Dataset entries
= = = = = = =

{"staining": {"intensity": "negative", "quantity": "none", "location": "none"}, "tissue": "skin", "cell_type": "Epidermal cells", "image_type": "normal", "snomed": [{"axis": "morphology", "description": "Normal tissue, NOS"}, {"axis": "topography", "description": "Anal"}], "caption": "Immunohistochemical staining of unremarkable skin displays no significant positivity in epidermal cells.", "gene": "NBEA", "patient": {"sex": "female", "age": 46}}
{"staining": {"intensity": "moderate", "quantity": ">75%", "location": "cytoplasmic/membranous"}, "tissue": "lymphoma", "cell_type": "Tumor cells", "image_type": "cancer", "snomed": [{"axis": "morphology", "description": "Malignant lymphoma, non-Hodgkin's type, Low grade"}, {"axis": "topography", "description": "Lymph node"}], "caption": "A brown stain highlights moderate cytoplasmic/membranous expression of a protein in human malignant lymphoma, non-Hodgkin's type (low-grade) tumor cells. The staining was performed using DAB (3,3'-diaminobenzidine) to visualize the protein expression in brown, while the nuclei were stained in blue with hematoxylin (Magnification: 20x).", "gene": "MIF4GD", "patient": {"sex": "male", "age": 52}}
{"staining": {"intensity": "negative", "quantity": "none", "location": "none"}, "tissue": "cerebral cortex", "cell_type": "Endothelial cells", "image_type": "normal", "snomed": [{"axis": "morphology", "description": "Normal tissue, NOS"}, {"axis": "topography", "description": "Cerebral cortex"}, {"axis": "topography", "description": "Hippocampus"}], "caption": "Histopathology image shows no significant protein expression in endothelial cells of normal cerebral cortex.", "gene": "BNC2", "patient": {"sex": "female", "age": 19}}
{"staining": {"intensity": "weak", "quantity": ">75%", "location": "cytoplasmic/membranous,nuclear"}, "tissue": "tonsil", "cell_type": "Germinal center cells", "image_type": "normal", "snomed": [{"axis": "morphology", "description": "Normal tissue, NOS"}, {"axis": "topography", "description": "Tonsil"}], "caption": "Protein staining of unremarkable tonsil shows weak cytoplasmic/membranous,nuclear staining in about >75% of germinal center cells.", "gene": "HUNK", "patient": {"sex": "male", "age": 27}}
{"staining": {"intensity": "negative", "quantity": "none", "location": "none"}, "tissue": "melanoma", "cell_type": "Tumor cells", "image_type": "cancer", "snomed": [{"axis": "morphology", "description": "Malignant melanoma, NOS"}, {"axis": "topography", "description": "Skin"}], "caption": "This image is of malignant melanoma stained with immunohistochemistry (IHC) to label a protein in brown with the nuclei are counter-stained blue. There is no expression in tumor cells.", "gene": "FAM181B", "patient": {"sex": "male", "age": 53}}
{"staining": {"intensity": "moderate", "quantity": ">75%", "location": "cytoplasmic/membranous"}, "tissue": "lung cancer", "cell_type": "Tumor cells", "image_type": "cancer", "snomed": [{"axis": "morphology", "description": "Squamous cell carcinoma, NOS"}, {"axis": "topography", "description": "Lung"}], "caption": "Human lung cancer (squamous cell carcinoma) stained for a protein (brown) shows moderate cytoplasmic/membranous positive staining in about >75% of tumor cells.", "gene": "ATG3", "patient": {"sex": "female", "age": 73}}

= = = = = = =

Go through the records and print each one exactly.

{"staining": {"intensity": "negative", "quantity": "none", "location": "none"}, "tissue": "skin", "cell_type": "Epidermal cells", "image_type": "normal", "snomed": [{"axis": "morphology", "description": "Normal tissue, NOS"}, {"axis": "topography", "description": "Anal"}], "caption": "Immunohistochemical staining of unremarkable skin displays no significant positivity in epidermal cells.", "gene": "NBEA", "patient": {"sex": "female", "age": 46}}
{"staining": {"intensity": "moderate", "quantity": ">75%", "location": "cytoplasmic/membranous"}, "tissue": "lymphoma", "cell_type": "Tumor cells", "image_type": "cancer", "snomed": [{"axis": "morphology", "description": "Malignant lymphoma, non-Hodgkin's type, Low grade"}, {"axis": "topography", "description": "Lymph node"}], "caption": "A brown stain highlights moderate cytoplasmic/membranous expression of a protein in human malignant lymphoma, non-Hodgkin's type (low-grade) tumor cells. The staining was performed using DAB (3,3'-diaminobenzidine) to visualize the protein expression in brown, while the nuclei were stained in blue with hematoxylin (Magnification: 20x).", "gene": "MIF4GD", "patient": {"sex": "male", "age": 52}}
{"staining": {"intensity": "negative", "quantity": "none", "location": "none"}, "tissue": "cerebral cortex", "cell_type": "Endothelial cells", "image_type": "normal", "snomed": [{"axis": "morphology", "description": "Normal tissue, NOS"}, {"axis": "topography", "description": "Cerebral cortex"}, {"axis": "topography", "description": "Hippocampus"}], "caption": "Histopathology image shows no significant protein expression in endothelial cells of normal cerebral cortex.", "gene": "BNC2", "patient": {"sex": "female", "age": 19}}
{"staining": {"intensity": "weak", "quantity": ">75%", "location": "cytoplasmic/membranous,nuclear"}, "tissue": "tonsil", "cell_type": "Germinal center cells", "image_type": "normal", "snomed": [{"axis": "morphology", "description": "Normal tissue, NOS"}, {"axis": "topography", "description": "Tonsil"}], "caption": "Protein staining of unremarkable tonsil shows weak cytoplasmic/membranous,nuclear staining in about >75% of germinal center cells.", "gene": "HUNK", "patient": {"sex": "male", "age": 27}}
{"staining": {"intensity": "negative", "quantity": "none", "location": "none"}, "tissue": "melanoma", "cell_type": "Tumor cells", "image_type": "cancer", "snomed": [{"axis": "morphology", "description": "Malignant melanoma, NOS"}, {"axis": "topography", "description": "Skin"}], "caption": "This image is of malignant melanoma stained with immunohistochemistry (IHC) to label a protein in brown with the nuclei are counter-stained blue. There is no expression in tumor cells.", "gene": "FAM181B", "patient": {"sex": "male", "age": 53}}
{"staining": {"intensity": "moderate", "quantity": ">75%", "location": "cytoplasmic/membranous"}, "tissue": "lung cancer", "cell_type": "Tumor cells", "image_type": "cancer", "snomed": [{"axis": "morphology", "description": "Squamous cell carcinoma, NOS"}, {"axis": "topography", "description": "Lung"}], "caption": "Human lung cancer (squamous cell carcinoma) stained for a protein (brown) shows moderate cytoplasmic/membranous positive staining in about >75% of tumor cells.", "gene": "ATG3", "patient": {"sex": "female", "age": 73}}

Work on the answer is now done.